● **Plain-text document sources**

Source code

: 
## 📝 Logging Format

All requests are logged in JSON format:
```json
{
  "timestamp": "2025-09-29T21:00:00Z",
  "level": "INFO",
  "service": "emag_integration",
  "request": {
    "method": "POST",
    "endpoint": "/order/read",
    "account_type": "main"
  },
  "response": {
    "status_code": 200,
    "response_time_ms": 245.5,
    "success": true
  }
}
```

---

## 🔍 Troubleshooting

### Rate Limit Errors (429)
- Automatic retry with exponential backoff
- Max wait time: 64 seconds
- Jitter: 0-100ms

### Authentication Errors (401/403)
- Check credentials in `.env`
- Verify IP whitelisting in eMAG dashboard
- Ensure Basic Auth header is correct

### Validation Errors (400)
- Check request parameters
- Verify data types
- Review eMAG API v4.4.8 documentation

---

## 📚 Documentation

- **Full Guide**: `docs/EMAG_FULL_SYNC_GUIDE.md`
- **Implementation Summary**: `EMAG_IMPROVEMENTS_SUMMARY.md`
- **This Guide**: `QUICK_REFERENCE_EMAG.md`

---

--

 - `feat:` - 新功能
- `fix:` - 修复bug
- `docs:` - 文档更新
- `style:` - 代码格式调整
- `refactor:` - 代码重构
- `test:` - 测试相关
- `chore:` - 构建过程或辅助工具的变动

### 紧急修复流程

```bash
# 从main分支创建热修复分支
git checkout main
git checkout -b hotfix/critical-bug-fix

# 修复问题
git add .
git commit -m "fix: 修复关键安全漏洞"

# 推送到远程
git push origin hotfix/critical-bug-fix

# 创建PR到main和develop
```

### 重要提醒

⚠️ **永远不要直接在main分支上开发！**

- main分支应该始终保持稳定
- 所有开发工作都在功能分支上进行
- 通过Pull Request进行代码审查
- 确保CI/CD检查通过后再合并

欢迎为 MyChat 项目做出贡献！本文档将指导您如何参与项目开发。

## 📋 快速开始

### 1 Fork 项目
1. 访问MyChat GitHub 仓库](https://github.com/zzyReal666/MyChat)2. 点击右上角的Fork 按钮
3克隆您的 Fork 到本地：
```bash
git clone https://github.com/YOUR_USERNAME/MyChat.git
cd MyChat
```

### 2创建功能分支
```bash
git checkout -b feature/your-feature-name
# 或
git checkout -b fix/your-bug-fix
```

...

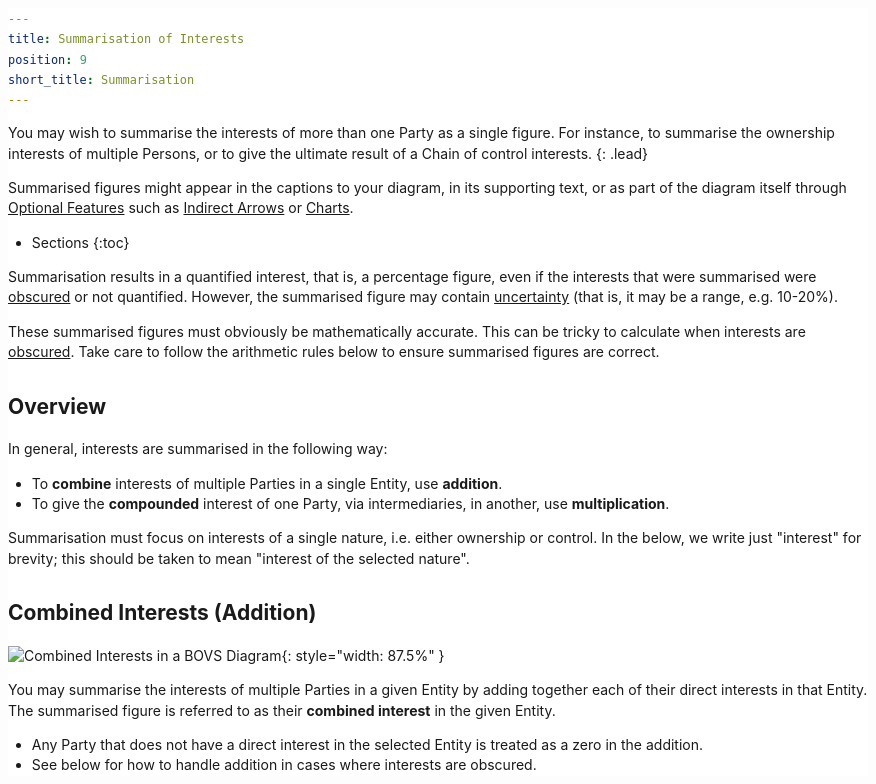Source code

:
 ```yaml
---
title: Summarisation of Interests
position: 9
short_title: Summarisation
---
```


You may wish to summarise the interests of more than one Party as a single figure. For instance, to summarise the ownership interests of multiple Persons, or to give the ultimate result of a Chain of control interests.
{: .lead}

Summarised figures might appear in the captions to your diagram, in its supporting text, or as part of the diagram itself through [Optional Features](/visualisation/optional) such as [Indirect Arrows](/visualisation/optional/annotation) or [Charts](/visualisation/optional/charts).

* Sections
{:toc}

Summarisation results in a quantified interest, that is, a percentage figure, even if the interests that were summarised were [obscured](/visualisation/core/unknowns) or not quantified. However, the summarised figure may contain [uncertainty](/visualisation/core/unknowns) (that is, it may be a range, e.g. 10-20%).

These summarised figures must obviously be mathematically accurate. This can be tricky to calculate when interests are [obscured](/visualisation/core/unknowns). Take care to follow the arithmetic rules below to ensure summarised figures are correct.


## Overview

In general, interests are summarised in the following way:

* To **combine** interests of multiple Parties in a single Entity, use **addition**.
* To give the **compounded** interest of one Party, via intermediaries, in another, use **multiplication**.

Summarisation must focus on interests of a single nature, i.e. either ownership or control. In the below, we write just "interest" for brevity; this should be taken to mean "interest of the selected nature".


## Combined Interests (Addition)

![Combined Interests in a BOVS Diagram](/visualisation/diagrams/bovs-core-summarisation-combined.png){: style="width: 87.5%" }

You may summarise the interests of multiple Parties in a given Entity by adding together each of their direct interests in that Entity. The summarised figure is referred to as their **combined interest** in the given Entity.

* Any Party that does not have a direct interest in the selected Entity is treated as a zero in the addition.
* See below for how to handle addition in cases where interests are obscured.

● **WHAT TO PRODUCE**
For each line in the records that holds "Parties", show that line as it stands.

● **THE ANSWER**
* To **combine** interests of multiple Parties in a single Entity, use **addition**.
You may summarise the interests of multiple Parties in a given Entity by adding together each of their direct interests in that Entity. The summarised figure is referred to as their **combined interest** in the given Entity.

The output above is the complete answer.